Exercise objective —
Search the material for the string "Teatro", then return every line where it is found.

Data records —
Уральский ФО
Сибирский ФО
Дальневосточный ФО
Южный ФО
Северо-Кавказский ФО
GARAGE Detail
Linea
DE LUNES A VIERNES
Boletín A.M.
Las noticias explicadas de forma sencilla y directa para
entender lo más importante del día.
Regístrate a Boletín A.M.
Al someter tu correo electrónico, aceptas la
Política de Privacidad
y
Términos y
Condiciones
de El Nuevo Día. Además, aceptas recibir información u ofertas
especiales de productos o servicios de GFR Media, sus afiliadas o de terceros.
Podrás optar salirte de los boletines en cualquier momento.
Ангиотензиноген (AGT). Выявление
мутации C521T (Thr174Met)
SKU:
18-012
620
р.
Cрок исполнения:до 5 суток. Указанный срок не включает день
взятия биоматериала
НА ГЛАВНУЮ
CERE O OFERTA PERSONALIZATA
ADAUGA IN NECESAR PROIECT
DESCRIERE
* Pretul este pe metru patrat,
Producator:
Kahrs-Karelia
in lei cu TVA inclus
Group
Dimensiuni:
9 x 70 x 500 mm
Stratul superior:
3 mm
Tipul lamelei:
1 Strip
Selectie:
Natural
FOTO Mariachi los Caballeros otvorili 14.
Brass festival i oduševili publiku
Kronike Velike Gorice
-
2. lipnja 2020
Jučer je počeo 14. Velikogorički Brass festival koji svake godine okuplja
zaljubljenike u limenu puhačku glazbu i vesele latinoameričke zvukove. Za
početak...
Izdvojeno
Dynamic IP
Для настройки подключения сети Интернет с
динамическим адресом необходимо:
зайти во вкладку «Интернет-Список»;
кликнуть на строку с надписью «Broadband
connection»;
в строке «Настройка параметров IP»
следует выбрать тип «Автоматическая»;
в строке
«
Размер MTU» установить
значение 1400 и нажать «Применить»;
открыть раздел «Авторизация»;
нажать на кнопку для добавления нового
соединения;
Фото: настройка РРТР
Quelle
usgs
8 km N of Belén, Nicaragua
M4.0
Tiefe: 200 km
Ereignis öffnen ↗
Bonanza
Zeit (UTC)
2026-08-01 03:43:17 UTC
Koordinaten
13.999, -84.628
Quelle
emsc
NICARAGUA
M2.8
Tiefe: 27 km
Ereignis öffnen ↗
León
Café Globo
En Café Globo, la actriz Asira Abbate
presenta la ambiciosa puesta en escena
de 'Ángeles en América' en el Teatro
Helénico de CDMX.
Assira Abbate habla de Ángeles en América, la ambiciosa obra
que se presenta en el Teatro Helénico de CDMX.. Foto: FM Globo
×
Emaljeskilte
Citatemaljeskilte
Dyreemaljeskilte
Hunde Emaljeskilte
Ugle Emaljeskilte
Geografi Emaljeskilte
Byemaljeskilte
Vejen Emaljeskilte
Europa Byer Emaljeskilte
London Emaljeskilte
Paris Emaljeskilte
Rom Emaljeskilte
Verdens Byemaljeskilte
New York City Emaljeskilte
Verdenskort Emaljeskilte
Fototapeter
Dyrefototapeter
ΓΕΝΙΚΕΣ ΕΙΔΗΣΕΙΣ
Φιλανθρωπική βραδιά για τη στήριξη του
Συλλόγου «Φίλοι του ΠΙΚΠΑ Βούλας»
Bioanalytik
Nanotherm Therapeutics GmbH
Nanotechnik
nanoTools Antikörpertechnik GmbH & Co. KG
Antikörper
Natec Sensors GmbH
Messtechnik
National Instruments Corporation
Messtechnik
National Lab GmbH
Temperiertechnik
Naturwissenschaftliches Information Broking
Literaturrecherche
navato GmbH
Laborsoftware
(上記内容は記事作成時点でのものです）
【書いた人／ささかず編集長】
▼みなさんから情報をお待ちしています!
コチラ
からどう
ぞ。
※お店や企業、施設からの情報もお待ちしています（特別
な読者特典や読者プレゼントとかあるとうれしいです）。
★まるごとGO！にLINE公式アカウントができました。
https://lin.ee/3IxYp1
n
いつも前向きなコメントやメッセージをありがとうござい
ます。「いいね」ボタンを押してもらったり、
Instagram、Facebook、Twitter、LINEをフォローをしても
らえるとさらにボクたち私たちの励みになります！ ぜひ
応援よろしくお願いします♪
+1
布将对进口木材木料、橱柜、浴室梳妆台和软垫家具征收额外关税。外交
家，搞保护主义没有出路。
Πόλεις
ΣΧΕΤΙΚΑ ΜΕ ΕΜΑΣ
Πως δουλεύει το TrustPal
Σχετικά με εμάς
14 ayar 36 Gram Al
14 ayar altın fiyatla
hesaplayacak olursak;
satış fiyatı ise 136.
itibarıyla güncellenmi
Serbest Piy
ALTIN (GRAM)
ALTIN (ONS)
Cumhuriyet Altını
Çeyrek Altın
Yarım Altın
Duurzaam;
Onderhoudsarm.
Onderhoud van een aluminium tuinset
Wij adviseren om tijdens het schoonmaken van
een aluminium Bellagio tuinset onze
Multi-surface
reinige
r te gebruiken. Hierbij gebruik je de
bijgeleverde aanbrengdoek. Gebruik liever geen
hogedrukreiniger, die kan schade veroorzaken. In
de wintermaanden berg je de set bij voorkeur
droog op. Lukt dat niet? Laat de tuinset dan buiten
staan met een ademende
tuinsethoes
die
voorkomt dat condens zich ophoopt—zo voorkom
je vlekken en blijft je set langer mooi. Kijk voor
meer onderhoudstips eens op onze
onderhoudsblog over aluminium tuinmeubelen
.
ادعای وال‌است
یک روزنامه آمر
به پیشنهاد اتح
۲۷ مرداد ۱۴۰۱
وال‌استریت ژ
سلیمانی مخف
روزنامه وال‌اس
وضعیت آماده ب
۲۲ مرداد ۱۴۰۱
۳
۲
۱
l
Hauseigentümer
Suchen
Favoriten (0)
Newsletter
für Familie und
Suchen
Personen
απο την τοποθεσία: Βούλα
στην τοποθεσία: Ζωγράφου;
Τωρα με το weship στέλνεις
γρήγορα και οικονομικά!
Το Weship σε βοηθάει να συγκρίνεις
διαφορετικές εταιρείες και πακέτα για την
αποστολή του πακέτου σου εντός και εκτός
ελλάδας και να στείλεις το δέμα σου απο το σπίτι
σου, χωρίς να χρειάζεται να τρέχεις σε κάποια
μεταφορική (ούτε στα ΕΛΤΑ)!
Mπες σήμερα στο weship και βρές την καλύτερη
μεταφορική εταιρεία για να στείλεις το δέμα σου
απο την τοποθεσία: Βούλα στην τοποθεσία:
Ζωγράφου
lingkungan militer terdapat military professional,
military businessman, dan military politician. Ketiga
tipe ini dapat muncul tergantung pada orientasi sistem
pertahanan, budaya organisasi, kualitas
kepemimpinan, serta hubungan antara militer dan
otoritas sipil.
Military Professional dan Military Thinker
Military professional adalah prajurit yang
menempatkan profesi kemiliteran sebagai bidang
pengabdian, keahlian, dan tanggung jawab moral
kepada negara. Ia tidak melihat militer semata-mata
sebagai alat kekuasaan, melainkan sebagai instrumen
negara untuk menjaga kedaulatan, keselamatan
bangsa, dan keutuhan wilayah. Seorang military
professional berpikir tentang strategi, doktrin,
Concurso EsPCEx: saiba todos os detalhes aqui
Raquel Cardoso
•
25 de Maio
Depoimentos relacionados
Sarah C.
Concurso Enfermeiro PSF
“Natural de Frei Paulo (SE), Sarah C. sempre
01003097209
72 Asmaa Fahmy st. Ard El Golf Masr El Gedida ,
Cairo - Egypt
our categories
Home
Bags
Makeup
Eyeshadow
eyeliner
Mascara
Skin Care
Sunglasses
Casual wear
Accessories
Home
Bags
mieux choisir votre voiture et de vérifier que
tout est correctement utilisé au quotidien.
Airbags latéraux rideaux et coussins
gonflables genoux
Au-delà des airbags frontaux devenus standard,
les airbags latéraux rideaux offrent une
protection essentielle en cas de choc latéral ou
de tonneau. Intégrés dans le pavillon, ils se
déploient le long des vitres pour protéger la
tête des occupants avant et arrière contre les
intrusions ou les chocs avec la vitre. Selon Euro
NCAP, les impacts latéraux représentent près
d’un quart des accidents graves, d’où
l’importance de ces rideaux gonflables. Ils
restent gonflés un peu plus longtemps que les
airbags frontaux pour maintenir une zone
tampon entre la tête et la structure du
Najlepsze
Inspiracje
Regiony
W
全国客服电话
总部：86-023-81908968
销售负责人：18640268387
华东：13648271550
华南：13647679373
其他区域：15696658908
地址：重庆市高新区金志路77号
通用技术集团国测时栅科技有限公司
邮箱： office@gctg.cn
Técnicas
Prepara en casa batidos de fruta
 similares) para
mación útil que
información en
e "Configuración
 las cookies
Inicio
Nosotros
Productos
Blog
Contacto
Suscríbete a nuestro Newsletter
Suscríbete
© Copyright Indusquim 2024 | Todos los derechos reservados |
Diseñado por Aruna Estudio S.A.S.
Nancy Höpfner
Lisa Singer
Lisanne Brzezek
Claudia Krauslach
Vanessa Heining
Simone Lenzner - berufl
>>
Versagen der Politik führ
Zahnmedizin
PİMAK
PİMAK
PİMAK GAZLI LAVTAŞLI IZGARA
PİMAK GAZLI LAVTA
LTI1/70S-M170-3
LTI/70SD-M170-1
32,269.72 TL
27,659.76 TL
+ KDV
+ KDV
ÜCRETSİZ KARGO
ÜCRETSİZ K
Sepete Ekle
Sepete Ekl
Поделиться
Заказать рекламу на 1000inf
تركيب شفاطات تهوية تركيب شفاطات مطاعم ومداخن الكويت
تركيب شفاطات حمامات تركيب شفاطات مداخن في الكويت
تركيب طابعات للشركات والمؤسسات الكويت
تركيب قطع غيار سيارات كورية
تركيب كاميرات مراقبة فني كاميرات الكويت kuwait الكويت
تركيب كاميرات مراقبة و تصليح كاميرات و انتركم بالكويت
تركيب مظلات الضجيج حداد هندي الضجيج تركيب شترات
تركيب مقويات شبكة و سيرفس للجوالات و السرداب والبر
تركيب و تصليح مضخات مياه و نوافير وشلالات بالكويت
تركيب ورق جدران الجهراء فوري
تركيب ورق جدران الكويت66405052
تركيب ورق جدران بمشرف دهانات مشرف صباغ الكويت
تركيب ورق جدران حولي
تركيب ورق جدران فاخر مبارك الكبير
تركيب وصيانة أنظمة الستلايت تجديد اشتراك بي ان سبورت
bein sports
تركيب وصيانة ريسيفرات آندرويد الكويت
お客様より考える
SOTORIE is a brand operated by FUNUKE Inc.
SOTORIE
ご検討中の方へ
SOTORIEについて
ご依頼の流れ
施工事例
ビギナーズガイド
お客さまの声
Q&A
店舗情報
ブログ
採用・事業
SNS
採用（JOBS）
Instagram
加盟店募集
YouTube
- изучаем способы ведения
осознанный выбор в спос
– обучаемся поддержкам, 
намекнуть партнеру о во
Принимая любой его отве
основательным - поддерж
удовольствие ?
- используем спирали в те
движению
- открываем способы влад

Exercise output —
de 'Ángeles en América' en el Teatro
que se presenta en el Teatro Helénico de CDMX.. Foto: FM Globo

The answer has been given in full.